Task brief
Copy the passage on the Bundled Payments for Care Improvement initiative between "While the structure" and "April 1, 2016.", inclusive.

Reading passage

Bundled Payments for Care Improvement Initiative
The Bundled Payments for Care Improvement (BPCI) initiative tests four different models based on episodes of care that involve an inpatient hospital stay.
What’s the Issue?
The Affordable Care Act (ACA) gave the Centers for Medicare and Medicaid Services (CMS) broad authority to test out new payment models that have the potential to reduce Medicare spending, as long as those models preserve or enhance the quality of care provided to beneficiaries. Sylvia Mathews Burwell, secretary for health and human services, has committed to tying 50 percent of Medicare payments to these new alternative payment models by the end of 2018.
The Center for Medicare and Medicaid Innovation (CMMI) within CMS is testing a variety of new approaches, including paying providers for episodes of care instead of for each service provided. The Bundled Payments for Care Improvement (BPCI) initiative tests four different models based on episodes of care that involve an inpatient hospital stay. One model focuses on care provided during the hospital stay, while the other three models include postacute care provided once the patient is released from the hospital. CMS hopes that by paying for related care as part of a broad payment bundle, different providers that treat a patient during a single episode will have incentives to better coordinate care, avoid unnecessary services, and improve patient health. Most of the savings are expected to come from reducing spending on physician services during the hospital stay and efficiencies in providing postacute care.
This brief describes the different models being tested and CMS’s experience with the project to date.
What’s Next?
Both CMS and providers are continuing to gain experience with and learn from the BPCI initiative. All four models have projects underway that will continue into 2016.
Congress gave CMS the authority to expand use of a tested model without requiring a change in law if CMS finds that the model reduces spending without reducing the quality of care or improves the quality of care without increasing spending. CMS has not proposed to expand the use of any BPCI initiative model at this time but could do so in the future.
However, CMS is proposing to expand testing of concepts used in the BPCI initiative on a non-voluntary basis. Under its comprehensive care for joint replacement (CCJR) model, hospitals in the sixty-seven metropolitan areas selected for the model will receive a bundled payment for the inpatient stay and ninety days of postacute care.
While the structure of the CCJR model is similar to model 2, there are significant differences. Hospitals in selected areas will be required to participate in the CCJR model (unless the hospital is already participating in certain tracks of the BPCI initiative), and hospitals in other areas will not be able to participate. All lower extremity joint replacement cases at hospitals within those geographic areas will receive the bundled payment; under the BPCI initiative, cases could be limited to those from specific episode initiators, such as only those physician group practices with which the hospital has a relationship. CMS will implement this new payment model on April 1, 2016.
CMS is also testing bundled payments for care that does not include an inpatient hospital stay. Under its oncology care model, CMS is creating bundled payments for six-month episodes that start with the first claim for chemotherapy. This model is expected to start in spring 2016.

Stored dataset items
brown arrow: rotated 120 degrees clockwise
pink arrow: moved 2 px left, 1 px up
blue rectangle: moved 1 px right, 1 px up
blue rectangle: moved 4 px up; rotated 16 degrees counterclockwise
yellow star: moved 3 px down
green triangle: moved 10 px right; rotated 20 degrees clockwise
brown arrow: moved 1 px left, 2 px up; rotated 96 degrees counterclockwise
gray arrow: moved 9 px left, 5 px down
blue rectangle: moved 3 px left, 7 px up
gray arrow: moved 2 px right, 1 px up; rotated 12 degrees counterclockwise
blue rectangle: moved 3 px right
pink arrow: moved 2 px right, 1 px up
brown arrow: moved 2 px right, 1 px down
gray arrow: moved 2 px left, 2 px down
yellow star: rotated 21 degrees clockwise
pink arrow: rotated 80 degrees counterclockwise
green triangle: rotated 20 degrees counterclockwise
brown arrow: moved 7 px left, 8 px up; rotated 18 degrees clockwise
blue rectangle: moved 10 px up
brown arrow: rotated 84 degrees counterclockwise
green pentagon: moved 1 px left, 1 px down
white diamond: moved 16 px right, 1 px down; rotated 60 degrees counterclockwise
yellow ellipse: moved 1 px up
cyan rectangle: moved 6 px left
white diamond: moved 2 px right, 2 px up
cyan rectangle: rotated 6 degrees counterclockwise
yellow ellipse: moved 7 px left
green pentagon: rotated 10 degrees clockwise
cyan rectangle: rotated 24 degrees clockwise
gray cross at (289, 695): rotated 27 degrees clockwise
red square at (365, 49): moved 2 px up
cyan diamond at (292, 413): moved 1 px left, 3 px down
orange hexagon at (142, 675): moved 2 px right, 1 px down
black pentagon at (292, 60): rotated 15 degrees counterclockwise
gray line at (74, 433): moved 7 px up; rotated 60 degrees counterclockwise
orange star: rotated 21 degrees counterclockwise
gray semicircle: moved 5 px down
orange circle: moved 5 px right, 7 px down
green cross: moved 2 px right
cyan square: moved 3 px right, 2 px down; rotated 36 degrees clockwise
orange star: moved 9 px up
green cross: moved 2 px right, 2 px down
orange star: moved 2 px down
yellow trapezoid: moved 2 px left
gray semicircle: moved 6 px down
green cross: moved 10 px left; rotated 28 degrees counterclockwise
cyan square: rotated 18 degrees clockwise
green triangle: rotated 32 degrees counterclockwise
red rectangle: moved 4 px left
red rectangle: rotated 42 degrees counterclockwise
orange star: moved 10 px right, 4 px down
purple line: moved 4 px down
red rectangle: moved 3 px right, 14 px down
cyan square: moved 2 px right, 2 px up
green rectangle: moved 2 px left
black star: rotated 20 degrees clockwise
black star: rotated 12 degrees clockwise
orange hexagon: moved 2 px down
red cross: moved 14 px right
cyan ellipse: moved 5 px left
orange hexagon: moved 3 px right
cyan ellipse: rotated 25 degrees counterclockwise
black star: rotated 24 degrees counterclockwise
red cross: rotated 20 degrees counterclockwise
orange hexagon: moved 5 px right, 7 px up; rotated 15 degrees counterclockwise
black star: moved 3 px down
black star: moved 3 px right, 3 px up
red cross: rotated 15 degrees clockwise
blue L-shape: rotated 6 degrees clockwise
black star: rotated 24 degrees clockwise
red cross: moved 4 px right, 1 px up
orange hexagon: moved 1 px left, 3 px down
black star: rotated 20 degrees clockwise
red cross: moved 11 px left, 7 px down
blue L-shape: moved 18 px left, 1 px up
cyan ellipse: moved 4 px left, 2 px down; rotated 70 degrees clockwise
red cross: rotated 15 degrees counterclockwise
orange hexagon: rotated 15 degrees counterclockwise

Answer space
While the structure of the CCJR model is similar to model 2, there are significant differences. Hospitals in selected areas will be required to participate in the CCJR model (unless the hospital is already participating in certain tracks of the BPCI initiative), and hospitals in other areas will not be able to participate. All lower extremity joint replacement cases at hospitals within those geographic areas will receive the bundled payment; under the BPCI initiative, cases could be limited to those from specific episode initiators, such as only those physician group practices with which the hospital has a relationship. CMS will implement this new payment model on April 1, 2016.